▼

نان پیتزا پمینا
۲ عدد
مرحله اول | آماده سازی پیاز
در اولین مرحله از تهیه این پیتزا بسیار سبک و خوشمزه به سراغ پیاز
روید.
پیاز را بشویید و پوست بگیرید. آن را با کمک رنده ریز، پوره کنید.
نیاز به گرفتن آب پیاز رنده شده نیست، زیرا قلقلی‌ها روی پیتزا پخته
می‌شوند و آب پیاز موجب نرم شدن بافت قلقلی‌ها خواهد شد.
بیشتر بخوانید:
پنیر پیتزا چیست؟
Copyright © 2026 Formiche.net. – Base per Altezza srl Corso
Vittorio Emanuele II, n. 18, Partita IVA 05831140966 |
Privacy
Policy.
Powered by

▲

#### Goal of the exercise:
Go through the data and show every line where "مرحله" occurs.

#### Answer space:
مرحله اول | آماده سازی پیاز
در اولین مرحله از تهیه این پیتزا بسیار سبک و خوشمزه به سراغ پیاز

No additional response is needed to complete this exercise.